● **Exercise details**: Any pictures in the records below should be skipped; write out everything else exactly.

● **Study material**:
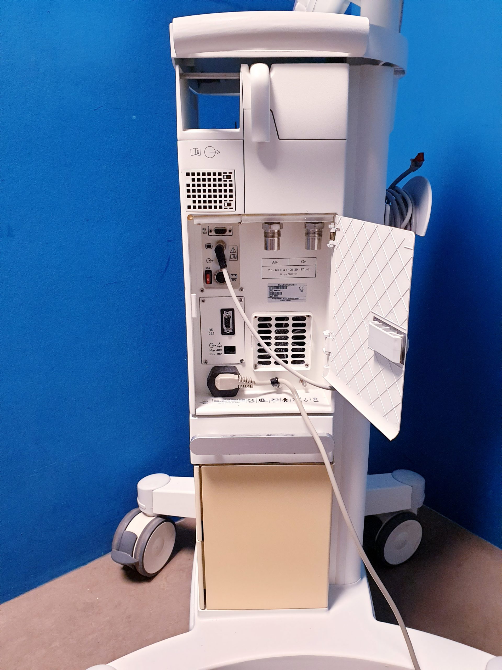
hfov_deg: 53.1
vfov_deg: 67.3
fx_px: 503
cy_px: 335
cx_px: 251
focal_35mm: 26
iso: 320
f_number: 2.4
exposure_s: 1/33
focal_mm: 4.3
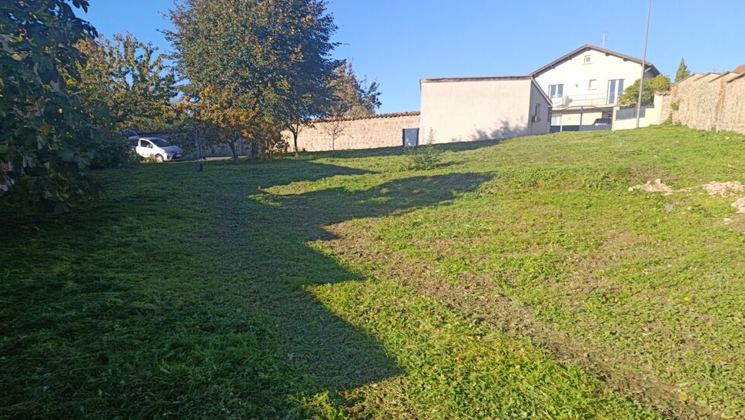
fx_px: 533
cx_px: 380
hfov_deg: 69.8
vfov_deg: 42.6
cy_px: 258
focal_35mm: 27
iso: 50
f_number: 1.7
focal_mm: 5.31
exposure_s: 1/254
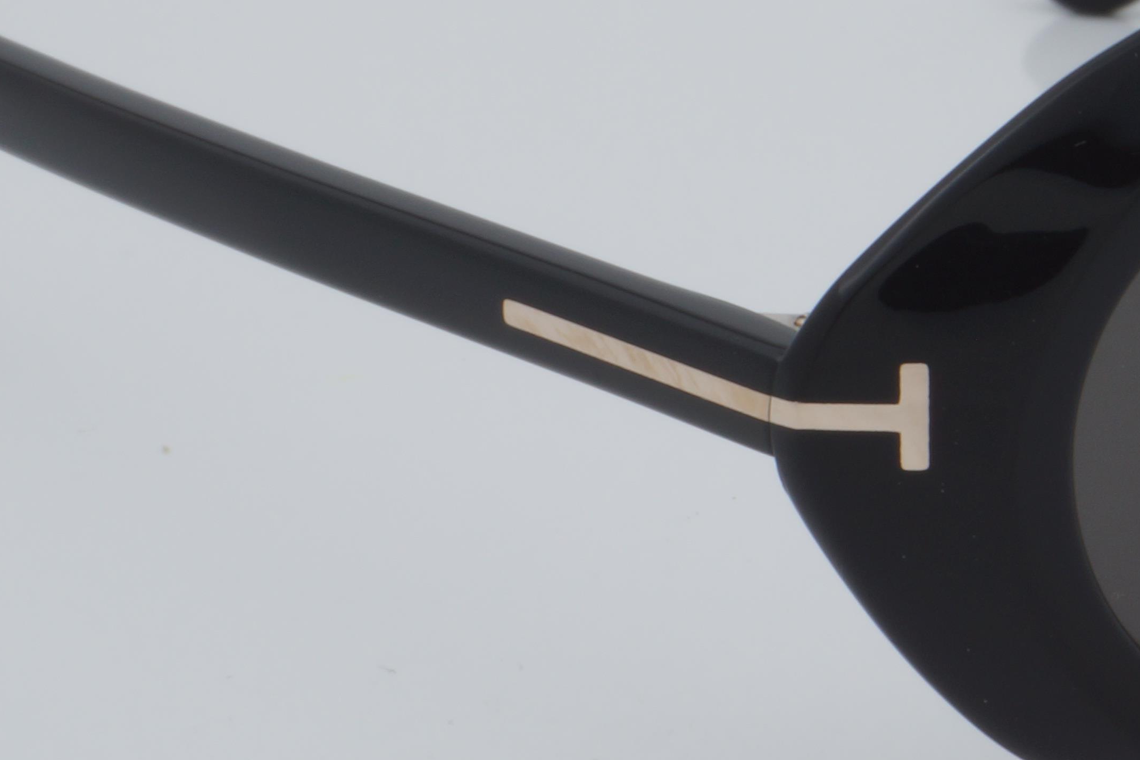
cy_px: 298
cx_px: 1253
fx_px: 6650
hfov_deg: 9.7
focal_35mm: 210
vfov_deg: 6.5
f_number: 32
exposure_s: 1/4
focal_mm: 50
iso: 100
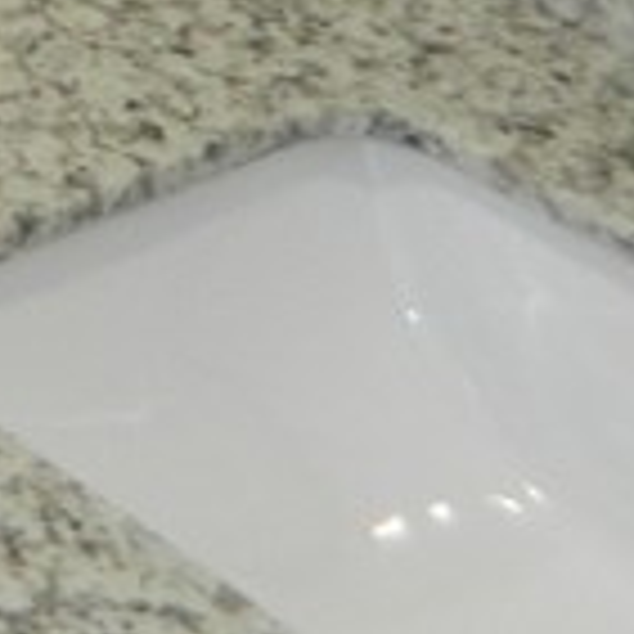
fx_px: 3336
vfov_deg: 9.8
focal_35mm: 161
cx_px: -1120
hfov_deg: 9.2
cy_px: -764
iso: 80
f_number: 3.1
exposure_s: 1/30
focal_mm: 4.5
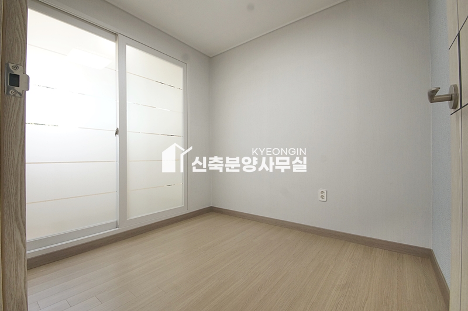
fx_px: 195
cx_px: 234
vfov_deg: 77.2
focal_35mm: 15
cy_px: 156
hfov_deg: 100.4
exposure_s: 1/30
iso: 800
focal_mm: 10
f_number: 9
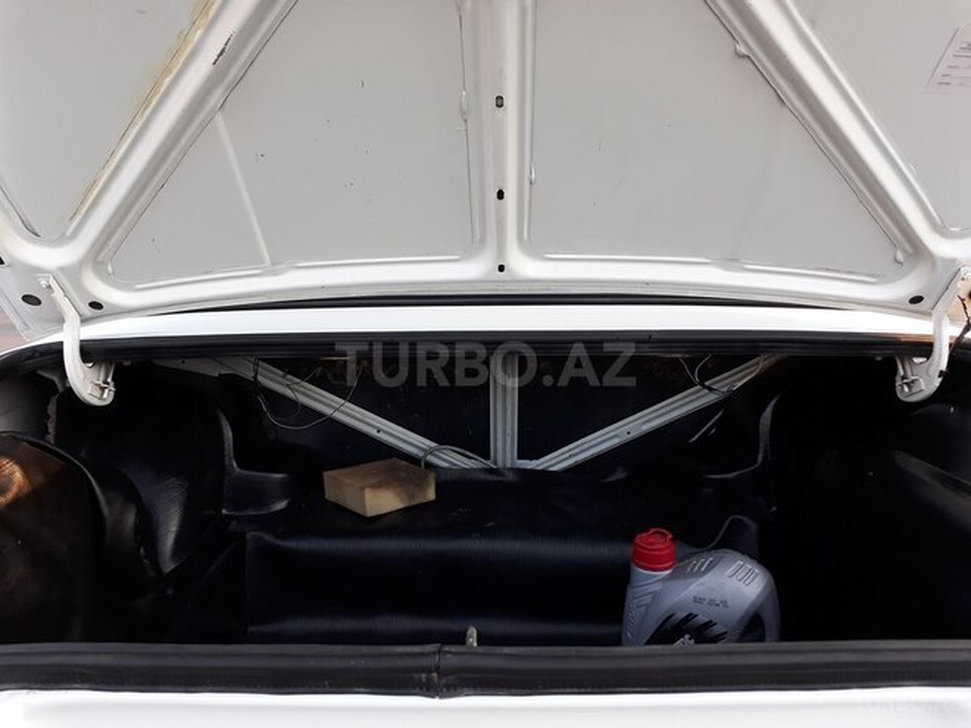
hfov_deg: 65.3
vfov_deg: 51.4
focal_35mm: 27
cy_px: 364
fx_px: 757
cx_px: 486
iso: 64
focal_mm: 3.6
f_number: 1.9
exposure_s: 1/100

● **Solved problem**:
hfov_deg: 53.1
vfov_deg: 67.3
fx_px: 503
cy_px: 335
cx_px: 251
focal_35mm: 26
iso: 320
f_number: 2.4
exposure_s: 1/33
focal_mm: 4.3
fx_px: 533
cx_px: 380
hfov_deg: 69.8
vfov_deg: 42.6
cy_px: 258
focal_35mm: 27
iso: 50
f_number: 1.7
focal_mm: 5.31
exposure_s: 1/254
cy_px: 298
cx_px: 1253
fx_px: 6650
hfov_deg: 9.7
focal_35mm: 210
vfov_deg: 6.5
f_number: 32
exposure_s: 1/4
focal_mm: 50
iso: 100
fx_px: 3336
vfov_deg: 9.8
focal_35mm: 161
cx_px: -1120
hfov_deg: 9.2
cy_px: -764
iso: 80
f_number: 3.1
exposure_s: 1/30
focal_mm: 4.5
fx_px: 195
cx_px: 234
vfov_deg: 77.2
focal_35mm: 15
cy_px: 156
hfov_deg: 100.4
exposure_s: 1/30
iso: 800
focal_mm: 10
f_number: 9
hfov_deg: 65.3
vfov_deg: 51.4
focal_35mm: 27
cy_px: 364
fx_px: 757
cx_px: 486
iso: 64
focal_mm: 3.6
f_number: 1.9
exposure_s: 1/100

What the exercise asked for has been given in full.